The third component of the Use and Purpose of American Power is the Final Report. The Final Report is a summary of the National Dialogue forums and the ideas and concepts presented at the forums. The Final Report, titled The Use and Purpose of American Power in the 21st Century highlights five main points:
- "Economic security is vital to American national security; but America’s structural economic problems prevent it from operating from a position of strength in the world."
- "National leaders should first ‘take care of their own’ because of the gravity of the economic challenges; however, America's welfare is also closely tied to the world economy."
- "Nation-building and democracy-building projects are a mission impossible; still, the U.S. should promote good governance, human rights, and equitable development."
- "Terrorism and the proliferation of weapons of mass destruction (WMD) are lesser threats than America’s economic problems."
- "U.S. leaders’ inability to adapt to new global realities poses the greatest challenge to America's standing in the world."

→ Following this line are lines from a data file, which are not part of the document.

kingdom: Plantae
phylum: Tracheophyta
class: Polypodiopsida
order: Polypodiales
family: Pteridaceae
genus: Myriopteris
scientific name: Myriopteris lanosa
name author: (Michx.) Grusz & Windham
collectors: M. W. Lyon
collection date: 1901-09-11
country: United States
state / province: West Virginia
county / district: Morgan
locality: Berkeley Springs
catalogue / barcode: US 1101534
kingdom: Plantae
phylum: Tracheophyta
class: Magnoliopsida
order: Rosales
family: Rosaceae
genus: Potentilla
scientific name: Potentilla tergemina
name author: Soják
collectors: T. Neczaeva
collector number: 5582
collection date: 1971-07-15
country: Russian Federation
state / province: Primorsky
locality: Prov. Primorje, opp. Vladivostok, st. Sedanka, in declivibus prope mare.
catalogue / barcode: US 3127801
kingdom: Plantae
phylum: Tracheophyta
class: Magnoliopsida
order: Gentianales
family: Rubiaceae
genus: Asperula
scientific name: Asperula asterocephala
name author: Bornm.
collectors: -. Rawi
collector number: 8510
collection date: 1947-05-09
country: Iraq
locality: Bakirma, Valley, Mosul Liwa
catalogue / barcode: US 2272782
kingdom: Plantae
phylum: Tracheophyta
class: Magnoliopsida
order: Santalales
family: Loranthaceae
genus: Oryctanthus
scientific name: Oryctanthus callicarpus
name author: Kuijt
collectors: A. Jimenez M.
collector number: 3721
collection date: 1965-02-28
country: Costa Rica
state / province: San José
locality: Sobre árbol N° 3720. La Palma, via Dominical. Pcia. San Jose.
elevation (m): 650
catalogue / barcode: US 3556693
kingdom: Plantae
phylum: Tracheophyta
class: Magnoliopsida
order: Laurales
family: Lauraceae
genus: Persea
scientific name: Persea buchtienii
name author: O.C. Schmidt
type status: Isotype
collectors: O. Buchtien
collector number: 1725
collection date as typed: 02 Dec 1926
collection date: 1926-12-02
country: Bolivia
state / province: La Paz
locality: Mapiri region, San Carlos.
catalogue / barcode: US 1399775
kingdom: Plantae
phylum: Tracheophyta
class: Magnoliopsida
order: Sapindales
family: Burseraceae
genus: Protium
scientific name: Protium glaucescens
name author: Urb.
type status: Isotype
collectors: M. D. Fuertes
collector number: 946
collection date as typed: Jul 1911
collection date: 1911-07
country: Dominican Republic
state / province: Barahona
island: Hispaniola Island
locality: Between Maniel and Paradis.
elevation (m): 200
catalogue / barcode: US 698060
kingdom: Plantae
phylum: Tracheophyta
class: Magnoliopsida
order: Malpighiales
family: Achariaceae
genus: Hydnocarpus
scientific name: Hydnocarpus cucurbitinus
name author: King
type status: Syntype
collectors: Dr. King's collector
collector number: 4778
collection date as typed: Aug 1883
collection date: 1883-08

The Fund for Peace's efforts in United States foreign policy is based on the fear of "spillover" and the influence and multiplication of failed states. The National Dialogue forums were sponsored by the Fund for Peace. The Final Report was funded by the Ford Foundation.

===Human rights===
Another initiative to promote human rights is the Globalization and Human Rights Series. This consists of publications dedicated to discussing pertinent topics relating to human rights, the impact of failing states, and corruption. Four issues have been published since 2005 in an effort to continue to educate the industries and the public on the harmful effects of failing governments, and the need for the recognition of, and commitment to, human rights. Furthermore, the Fund for Peace is a supporter of the Voluntary Principles on Security and Human Rights, which guides businesses who voluntarily participate on how to align their security practices with human rights considerations. The Voluntary Principles are important because of the potentially harmful impacts security practices can have when operating in a failed state or conflict zone, but also because the international community is putting increasing emphasis on the rights of individuals.

==Other collaboration==
The Fund for Peace does not limit its partnerships to select sectors. The organization has collaborated with Georgetown University's Center for Peace and Security Studies and the Stockholm International Peace Research Institute. Together, the three institutions developed a thesis on the increased participation of regional organizations and their member states in promoting peacekeeping.

The Fund for Peace partnered with the Centre for International Governance Innovation in 2007. From September 4–6, thirty participants from varying Middle Eastern countries, as well as Australia, the United States, and Canada, met in Istanbul, Turkey. The participants came from academia, international organizations, the Arab League, the United Nations, governments, and human rights organizations. The representatives were faced with the task of determining what steps should be taken to efficiently protect civilians. The conference promoted a sense of international unity by asking the representatives to leave aside their political ideologies and keep the welfare of human beings as their priority. The conference ended with the unanimous support of International Humanitarian Law and the Bosphorous Consensus.

The Fund for Peace has also partnered with Logos Technologies, the United States Institute of Peace, the United States Peacekeeping and Stability Operations Institute, the U.S. State Department Office of the Coordinator for Stabilization and Reconstruction, and the United States Army Corps of Engineers to create a metrics framework for peacekeeping. The project includes concepts from the book The Quest for Viable Peace with the theoretical approach of the Fund for Peace's CAST methodology. The organizations involved are interested in helping governments determine the outcome of Stabilization and Reconstruction Operations.